Kekuatan mental membuat atlet mampu mengatasi rasa sakit dan menyelesaikan lomba. Hal tersebut itu diperlihatkan pelari halang rintang, Atjong Tio Purwanto.
Oleh
ADRIAN FAJRIANSYAH
·4 menit baca
BOGOR, KOMPAS - Terjatuh tiga kali hingga terluka, bahkan kehilangan orientasi, tidak menghalangi Atjong Tio Purwanto menyelesaikan lari 3.000 meter halang rintang pada Kejuaraan Nasional Atletik 2019 di Stadion Pakansari, Cibinong, Rabu (7/8/2019). Meski kehilangan posisi terdepan dan harus puas finis di urutan keempat, pemegang rekor nasional tersebut menunjukkan semangat bertandingnya yang luar biasa.
Atjong (28) yang mencatat rekornas 8 menit 54,32 detik pada Asian Games 2018, diunggulkan meraih medali emas. Memasuki putaran keempat dari 7,5 putaran yang harus dilalui, Atjong sudah memimpin di depan. Dia meninggalkan pelari Sulawesi Selatan, Syamsuddin Massa, yang memimoin pada empat putaran awal, hingga 15 meter.
....................
PETUNJUK TUGAS — Cetak bagian teks tentang lari halang rintang di atas, mulai dari "Kekuatan mental membuat" hingga dan termasuk "yang luar biasa.", tanpa mengubah satu kata pun. Item sesudah teks ini merupakan materi terpisah.

DATA MENTAH —
....................
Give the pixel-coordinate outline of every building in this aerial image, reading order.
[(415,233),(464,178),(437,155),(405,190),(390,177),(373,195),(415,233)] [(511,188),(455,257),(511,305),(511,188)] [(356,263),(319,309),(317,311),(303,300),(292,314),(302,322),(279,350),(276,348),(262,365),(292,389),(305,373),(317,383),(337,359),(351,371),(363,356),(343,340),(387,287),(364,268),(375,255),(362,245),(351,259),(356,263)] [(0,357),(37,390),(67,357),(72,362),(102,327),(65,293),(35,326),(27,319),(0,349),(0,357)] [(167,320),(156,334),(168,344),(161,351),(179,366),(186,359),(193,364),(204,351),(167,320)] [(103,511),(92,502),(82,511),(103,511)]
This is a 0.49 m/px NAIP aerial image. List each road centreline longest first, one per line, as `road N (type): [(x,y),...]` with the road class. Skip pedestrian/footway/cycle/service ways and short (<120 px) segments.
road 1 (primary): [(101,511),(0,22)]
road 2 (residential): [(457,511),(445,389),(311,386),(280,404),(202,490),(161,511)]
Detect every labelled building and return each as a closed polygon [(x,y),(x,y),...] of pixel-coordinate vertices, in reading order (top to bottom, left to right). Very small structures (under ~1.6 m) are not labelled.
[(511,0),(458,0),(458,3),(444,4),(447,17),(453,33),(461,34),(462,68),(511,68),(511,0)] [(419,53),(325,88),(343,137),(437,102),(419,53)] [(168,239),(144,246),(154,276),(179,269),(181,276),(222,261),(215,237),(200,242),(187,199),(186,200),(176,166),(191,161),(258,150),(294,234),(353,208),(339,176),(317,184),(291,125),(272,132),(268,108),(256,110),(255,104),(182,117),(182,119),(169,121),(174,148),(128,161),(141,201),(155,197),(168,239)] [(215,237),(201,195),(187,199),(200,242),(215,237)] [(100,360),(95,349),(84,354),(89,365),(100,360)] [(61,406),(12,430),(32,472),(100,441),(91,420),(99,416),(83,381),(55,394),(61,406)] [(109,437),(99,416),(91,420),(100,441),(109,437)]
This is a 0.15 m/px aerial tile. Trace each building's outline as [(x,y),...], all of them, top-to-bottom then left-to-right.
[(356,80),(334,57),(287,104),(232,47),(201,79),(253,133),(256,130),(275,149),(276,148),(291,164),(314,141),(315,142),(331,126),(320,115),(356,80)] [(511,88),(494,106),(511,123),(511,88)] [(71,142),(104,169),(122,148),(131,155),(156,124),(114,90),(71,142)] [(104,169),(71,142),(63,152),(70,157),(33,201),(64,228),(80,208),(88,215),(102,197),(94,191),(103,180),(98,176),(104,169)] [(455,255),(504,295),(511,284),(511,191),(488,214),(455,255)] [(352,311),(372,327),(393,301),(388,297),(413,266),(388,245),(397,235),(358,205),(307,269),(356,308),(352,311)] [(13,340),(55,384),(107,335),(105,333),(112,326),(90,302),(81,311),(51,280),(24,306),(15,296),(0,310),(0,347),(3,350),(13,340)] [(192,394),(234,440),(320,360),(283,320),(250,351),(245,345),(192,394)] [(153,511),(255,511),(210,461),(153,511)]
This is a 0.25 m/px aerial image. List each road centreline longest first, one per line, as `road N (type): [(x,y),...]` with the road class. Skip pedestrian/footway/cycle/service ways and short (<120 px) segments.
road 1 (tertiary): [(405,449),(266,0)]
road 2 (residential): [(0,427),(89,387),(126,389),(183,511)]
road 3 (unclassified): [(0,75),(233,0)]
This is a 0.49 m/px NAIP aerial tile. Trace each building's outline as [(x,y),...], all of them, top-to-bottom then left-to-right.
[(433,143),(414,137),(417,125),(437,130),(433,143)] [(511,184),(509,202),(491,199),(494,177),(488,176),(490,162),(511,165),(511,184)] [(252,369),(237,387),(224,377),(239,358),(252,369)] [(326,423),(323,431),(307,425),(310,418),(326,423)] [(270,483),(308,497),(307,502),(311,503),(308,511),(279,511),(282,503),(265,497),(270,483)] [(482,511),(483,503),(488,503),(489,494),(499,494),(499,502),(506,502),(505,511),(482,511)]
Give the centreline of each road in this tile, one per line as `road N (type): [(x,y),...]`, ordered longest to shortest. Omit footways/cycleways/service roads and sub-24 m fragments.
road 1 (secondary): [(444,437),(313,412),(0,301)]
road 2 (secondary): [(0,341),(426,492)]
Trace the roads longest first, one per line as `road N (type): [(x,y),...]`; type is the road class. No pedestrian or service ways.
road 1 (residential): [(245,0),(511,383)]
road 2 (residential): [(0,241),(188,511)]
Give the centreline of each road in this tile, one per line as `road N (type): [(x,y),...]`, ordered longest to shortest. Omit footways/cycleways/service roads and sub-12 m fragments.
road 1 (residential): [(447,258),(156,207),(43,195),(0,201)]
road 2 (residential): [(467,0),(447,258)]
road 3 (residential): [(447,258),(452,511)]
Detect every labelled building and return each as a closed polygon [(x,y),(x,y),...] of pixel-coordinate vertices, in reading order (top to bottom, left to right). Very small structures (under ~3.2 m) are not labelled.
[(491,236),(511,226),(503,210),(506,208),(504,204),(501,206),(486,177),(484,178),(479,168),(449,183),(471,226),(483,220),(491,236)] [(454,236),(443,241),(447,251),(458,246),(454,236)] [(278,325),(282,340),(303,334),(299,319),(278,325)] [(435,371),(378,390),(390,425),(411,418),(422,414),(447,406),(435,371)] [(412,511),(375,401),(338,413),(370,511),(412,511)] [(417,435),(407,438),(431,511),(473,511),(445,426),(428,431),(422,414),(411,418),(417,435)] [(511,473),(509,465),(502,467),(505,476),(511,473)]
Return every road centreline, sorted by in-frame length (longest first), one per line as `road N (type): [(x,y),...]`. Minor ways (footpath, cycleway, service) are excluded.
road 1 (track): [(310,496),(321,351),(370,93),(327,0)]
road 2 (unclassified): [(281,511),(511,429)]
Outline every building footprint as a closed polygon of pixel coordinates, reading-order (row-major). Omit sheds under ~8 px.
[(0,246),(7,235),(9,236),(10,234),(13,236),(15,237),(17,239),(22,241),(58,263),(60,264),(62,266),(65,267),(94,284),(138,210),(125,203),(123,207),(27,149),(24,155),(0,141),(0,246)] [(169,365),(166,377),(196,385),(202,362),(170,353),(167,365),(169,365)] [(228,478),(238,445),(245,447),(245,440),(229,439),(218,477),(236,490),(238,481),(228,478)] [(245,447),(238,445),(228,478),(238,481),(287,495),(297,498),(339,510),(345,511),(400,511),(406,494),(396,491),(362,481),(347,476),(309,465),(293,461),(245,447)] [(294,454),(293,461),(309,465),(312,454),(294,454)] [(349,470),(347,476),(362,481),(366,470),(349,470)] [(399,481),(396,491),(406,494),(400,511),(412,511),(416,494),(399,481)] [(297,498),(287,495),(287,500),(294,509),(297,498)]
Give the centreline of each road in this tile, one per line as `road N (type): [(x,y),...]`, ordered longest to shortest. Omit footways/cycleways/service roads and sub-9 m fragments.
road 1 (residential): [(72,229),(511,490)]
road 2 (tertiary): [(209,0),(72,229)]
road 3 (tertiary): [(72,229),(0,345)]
....................
KELUARAN LENGKAP —
Kekuatan mental membuat atlet mampu mengatasi rasa sakit dan menyelesaikan lomba. Hal tersebut itu diperlihatkan pelari halang rintang, Atjong Tio Purwanto.
Oleh
ADRIAN FAJRIANSYAH
·4 menit baca
BOGOR, KOMPAS - Terjatuh tiga kali hingga terluka, bahkan kehilangan orientasi, tidak menghalangi Atjong Tio Purwanto menyelesaikan lari 3.000 meter halang rintang pada Kejuaraan Nasional Atletik 2019 di Stadion Pakansari, Cibinong, Rabu (7/8/2019). Meski kehilangan posisi terdepan dan harus puas finis di urutan keempat, pemegang rekor nasional tersebut menunjukkan semangat bertandingnya yang luar biasa.